The Proper Financing of Government
While I consider myself a small “L” libertarian, I primarily follow Ayn Rand’s philosophy of Objectivism. Since doing so it has provoked me to ask questions about legitimate taxation (if any).
The three essays central to Ms. Rand’s ideas on this matter are encompassed in 3 essays: Man’s Rights, The Nature of Government, and Government Financing in a Free Society.
In each essay, the Objectivist position on taxation is clearly outlined: each individual human being has inalienable, individual rights from their nature and the function of government is to protect them.
That being said, the Objectivist position on taxation further states that taxation of any kind is a violation of an individual’s rights since it is an infringement on the life, liberty and property of the individual government is supposed to protect.
In Man’s Rights, Ms. Rand states that rights are a moral principle that pertain to freedom of action in a social context and are an extension of morality into a social system.
One way to look at this is that rights, as outlined by Ms. Rand, are negative in that no one is obligated to see to the welfare of others and government is to stay out of human affairs save instances of a person’s rights being violated.
This as opposed to a positive rights outlook (such as what is seen in religions) where people are assumed to have a duty to care or tend to the welfare or needs of others.
Rights, in the Objectivist context, are seen as negative in that an individual will be secure in the knowledge that their rights will not be violated by others (including government itself) and is also necessary in the Aristotelian tradition in order for people to live and flourish (i.e. eudaimonia).
In order to secure these rights mankind needs government as rights would be (and in many casis are) the basis of law while prohibiting the involutary use of force since the use of force and fraud is the only way to violate the rights of others.

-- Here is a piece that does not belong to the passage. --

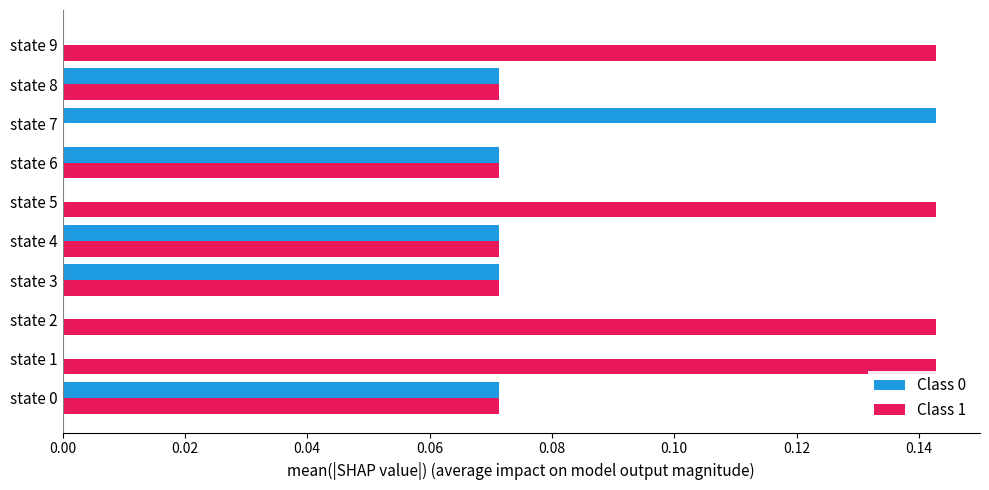

Which series has the largest total across all categories?

Class 1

All of this being said, it is clear the most obvious answer in which to adequately finance government while respecting individual rights is by a lottery of some kind and even user fees paid upon completion of a service provided such as a crime investigation or arrest of a criminal.
Libertarians tend to agree with Ms. Rand’s views on this as well.
I have developed a manner in which government could be financed along Objectivist and even libertarian lines.
Since mooching or looting of the productive for the benefit of the non-productive is evil, it would also be wrong for one who does not or will not pay into government funds to recieve the benefit of police or usage of court systems or even services that are not proper government functions.
At the same time it would be wrong to force anyone (even a moocher or looter) to pay taxes or fees to government if they clearly have no need to utilize it.
Therefore, if the lottery finance method is not successful in it’s application, the only logical method in which to finance government while, simultaneously, respecting an individual’s rights is a method similar to a sales tax.
A fee paid at the point of purchase when one buys products or services is the best manner in which to ensure that people who wish to utilize government police and court services can do so.
When one purchases products or services, it is a voluntary contract entered into by two or more parties for the utilization of exchange in the marketplace with the motive of each party profiting from the trade in some manner.
The proper function of government is to resolve disputes in the courtroom, pursuant to objective law.
Therefore, sales taxes paid today could be considered a fee paid for the right to use a government’s services to resolve any dispute that might arise concerning the contract of purchase or sale or in cases of the violation of individual rights so long as they are paid for the services rendered and not for things that government is not supposed to be involved in (like education and health care).
National defense is another issue entirely. Since it is logical to assume that, overall, people would want to be defended by government in times of war or armed foreign invasion, therefore a mandatory payment utilizing the fee-for-service method I outline above for government in order to provide military services is warranted.
Simultaneously, if one has no need, does not want to use or is too poor to afford paying the said fee in order to use government police and court services (under my scenario) the buyer could be refuded by the merchant or by applying for a refund at a government’s revenue office.
Either scenario could result in either the merchant or citizen being reimbursed and government remaining out of the affairs of those who do not wish to associate with it.
This puts government in a different position that many other philosophical and political theories so that government is, as Ms. Rand points out, not the ruler, but the servant or agent of the citizens.
Confiscatory taxation (such as the income tax) and the initiation of force by the government against those it is supposed to protect (as in the case with the Phoenix food tax) is immoral and should be peacefully resisted at every opportunity.
Under Objectivism, and even libertarianism, it is not clear that taxation for supporting a government in its necessary functions is morally problematic.
Yet Ayn Rand suggested a fee on contracts as a method of government financing if her voluntary financing proposals did not work.
I agree with her. And the simplest way to achieve this would be to levy a small fee (or tax) on sales, since they are legal contracts that must be upheld by government.
A point of purchase tax used only to finance a police force, court system and national defense would be sufficient only to cover the costs of all three governmental operations in order to protect individual rights.
Government could, in turn, maintain a small treasury that could be used in case of emergencies and to provide it’s three proper functions.
In this way, the fee would only represent a payment to government for it’s necessary functions that all citizens objectively need.